Angel: Eve. So, I guess we should, I don't know, talk? Eve: About what? Angel: About what happened back there with us. Eve: Angel, it's not like this is the first time I've had sex under a mystical influence. I went to U.C. Santa Cruz.

'Life of the Party'


Spike's Bitches 33: Weeping, crawling, blaming everybody else  

[NAFDA] Spike-centric discussion. Lusty, lewd (only occasionally crude), risque (and frisque), bawdy (Oh, lawdy!), flirty ('cuz we're purty), raunchy talk inside. Caveat lector.


Polter-Cow - Nov 05, 2006 8:39:01 pm PST #53 of 10004
What else besides ramen can you scoop? YOU CAN SCOOP THIS WORLD FROM DARKNESS!

You can kind of crush it by accident before it can do you harm

To be honest, I'm wanting to cry just at the thought of killing it.


DavidS - Nov 05, 2006 8:39:19 pm PST #54 of 10004
"Look, son, if it's good enough for Shirley Bassey, it's good enough for you."

How's things peeps?

Keith Olbermann is erika's BFF and P-Cow's crying about his mouse.


DavidS - Nov 05, 2006 8:41:04 pm PST #55 of 10004
"Look, son, if it's good enough for Shirley Bassey, it's good enough for you."

To be honest, I'm wanting to cry just at the thought of killing it.

You're not obliged to kill it. You can just feed it peanut butter and name it Sherman. It's not like it's a cockroach. It's just a gerbil with tail pattern baldness.

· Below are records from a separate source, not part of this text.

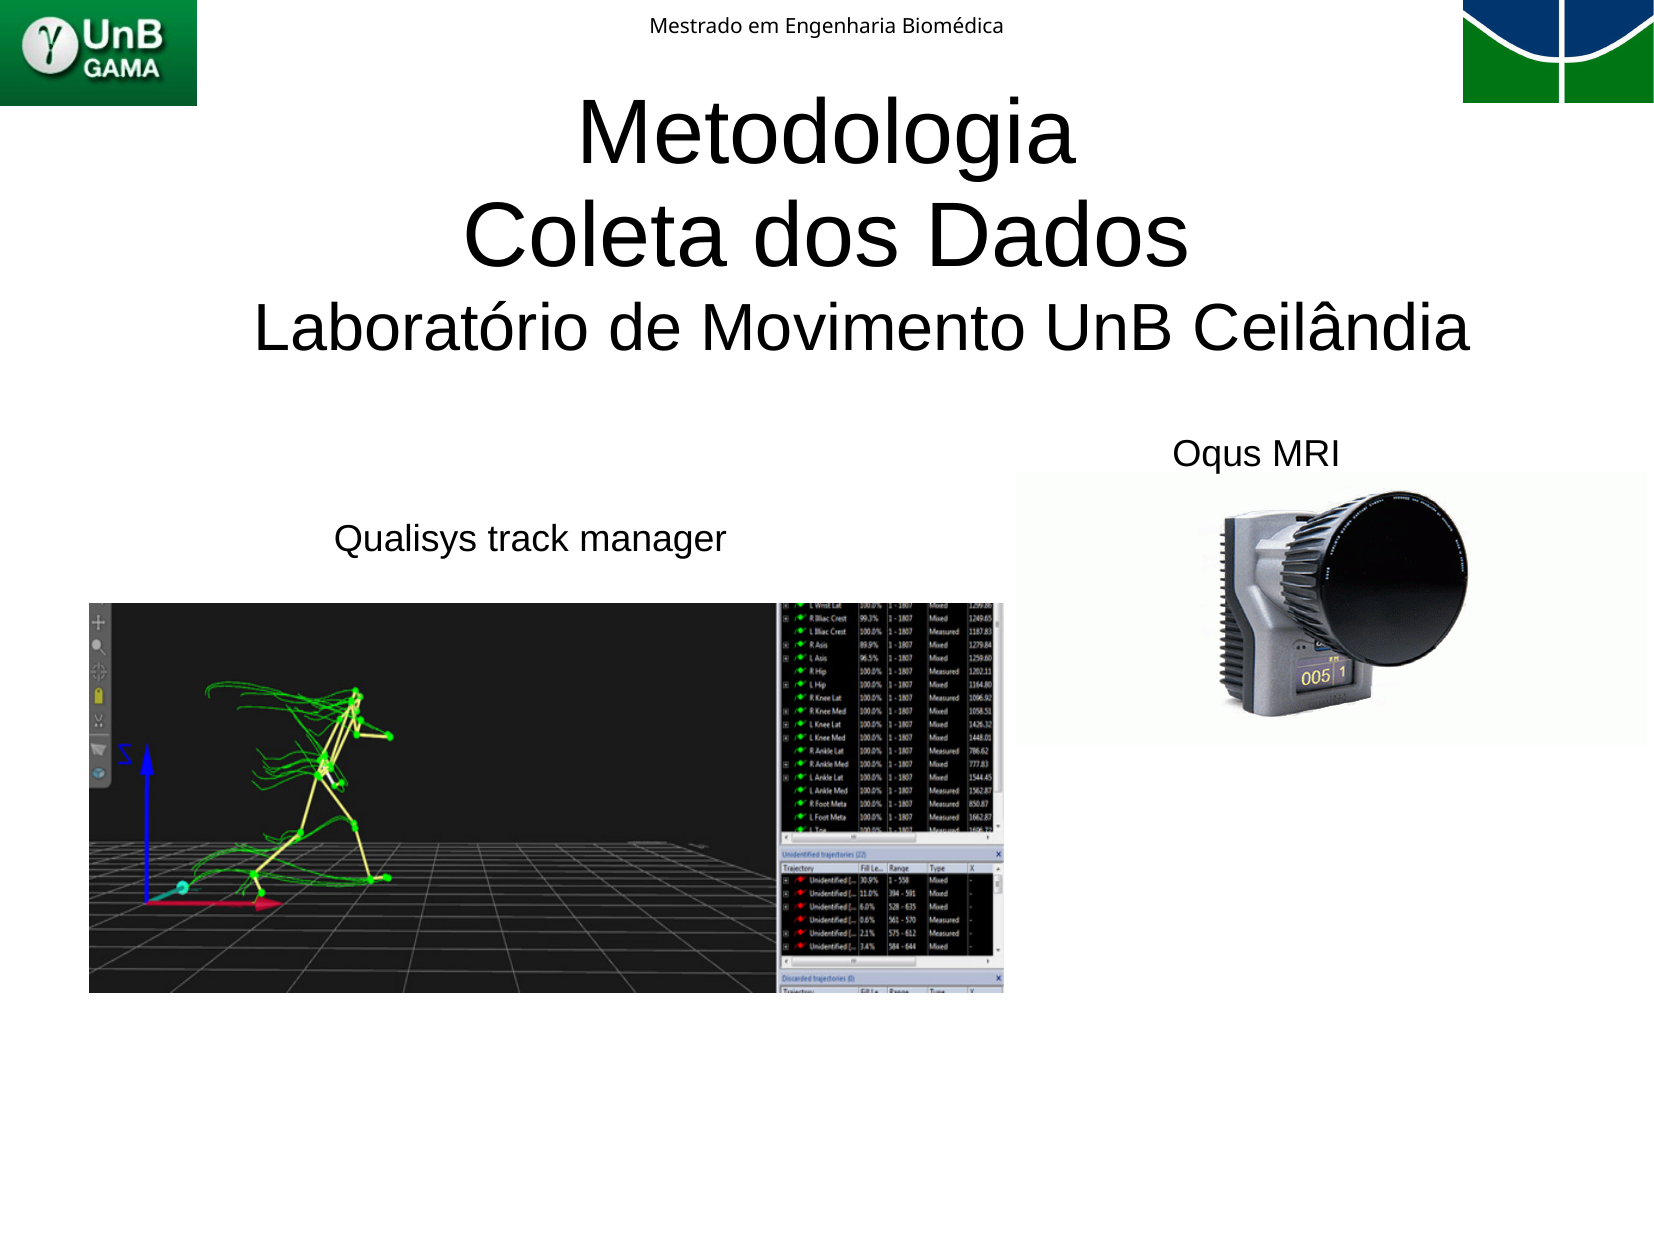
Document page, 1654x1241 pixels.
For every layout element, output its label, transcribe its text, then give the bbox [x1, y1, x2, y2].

picture [0, 0, 197, 80]
picture [1015, 472, 1647, 745]
picture [89, 603, 1004, 993]
list Laboratório de Movimento UnB Ceilândia [0, 290, 1654, 1241]
text_box Qualisys track manager [318, 510, 742, 567]
text_box Oqus MRI [1157, 425, 1356, 483]
picture [1463, 0, 1654, 80]
title Metodologia Coleta dos Dados [0, 80, 1654, 286]
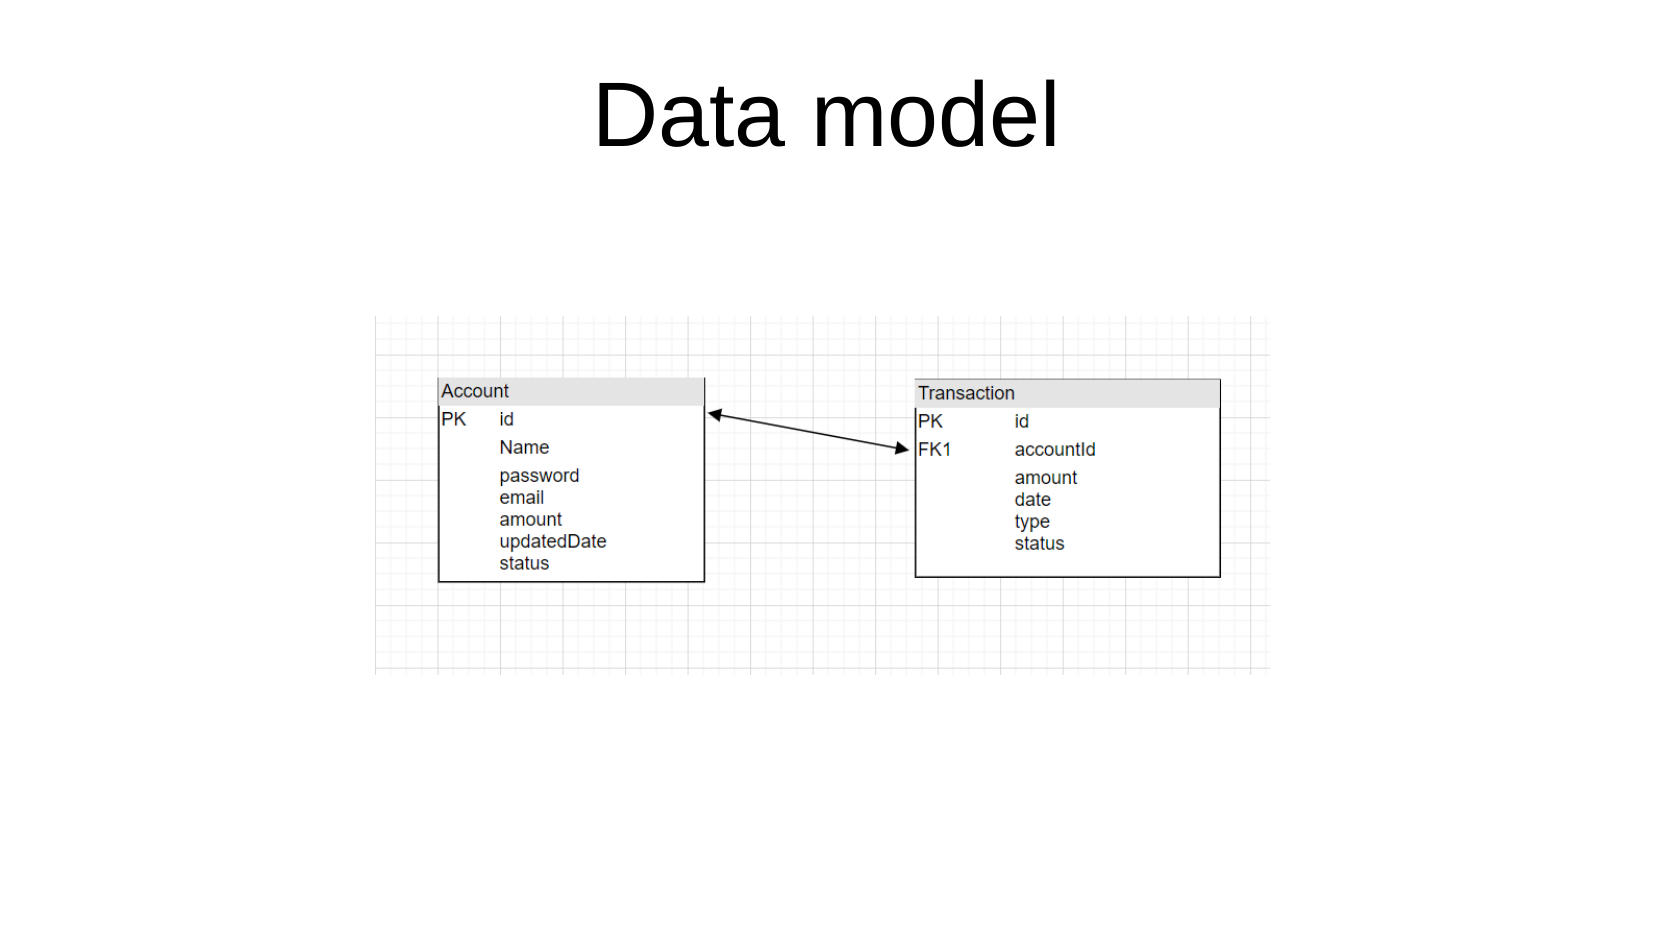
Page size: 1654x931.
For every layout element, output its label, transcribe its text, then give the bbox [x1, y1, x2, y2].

title Data model [82, 37, 1571, 193]
picture [375, 316, 1270, 676]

tommyrot - Nov 05, 2006 8:42:01 pm PST #56 of 10004
Sir, it's not an offence to let your cat eat your bacon. Okay? And we don't arrest cats, I'm very sorry.

To be honest, I'm wanting to cry just at the thought of killing it.

Well, then you should shoo it into a box or something. (Do you have a broom to do the shooing?) Then you can set it free outside or something.


Sean K - Nov 05, 2006 8:43:55 pm PST #57 of 10004
You can't leave me to my own devices; my devices are Nap and Eat. -Zenkitty

Don't kill the little guy, P-C. Do the trap-it-in-a-box thing.

David, how's the wee noisemaker?


Polter-Cow - Nov 05, 2006 8:45:33 pm PST #58 of 10004
What else besides ramen can you scoop? YOU CAN SCOOP THIS WORLD FROM DARKNESS!

About how high could a mouse scramble up? I need to find a box tall enough.


Trudy Booth - Nov 05, 2006 8:51:04 pm PST #59 of 10004
Greece's financial crisis threatens to take down all of Western civilization - a civilization they themselves founded. A rather tragic irony - which is something they also invented. - Jon Stewart

Sunil, you can get one of those humane traps tomorrow.

Say, if we're talking about musicians we never should have liked I can casually mention making out with Leif Garrett...


DavidS - Nov 05, 2006 8:52:10 pm PST #60 of 10004
"Look, son, if it's good enough for Shirley Bassey, it's good enough for you."

David, how's the wee noisemaker?

Squawky, grunty. Her two most common names around the house these days are Fussa and Gruntalina. Still cute though! For at least fifteen minutes after she's just been fed.

About how high could a mouse scramble up?

They're fairly agile. I'm sure he could climb on your bookshelf and jump on your head. Or perhaps jump onto your face while you're sleeping. You'd better sleep under a mosquito net. Or possibly hook counterweights to your arms and set them to wave your arms around in your sleep all night long to fend off wee rodent attacks.

Best not to sleep at all. Get a badminton racket, hunch yourself in a corner and drive yourself mad with sleep deprivation muttering "three blind mice" under your breath and then screaming the part about cutting their tails off. That'll scare him.


Cass - Nov 05, 2006 8:52:18 pm PST #61 of 10004
Bob's learned to live with tragedy, but he knows that this tragedy is one that won't ever leave him or get better.

Wow, I'm going to make a terrible husband.
Not if you marry a cat.

And there are ways to get meece out of your heese that don't kill.


DavidS - Nov 05, 2006 8:53:22 pm PST #62 of 10004
"Look, son, if it's good enough for Shirley Bassey, it's good enough for you."

...or you know one of those humane traps.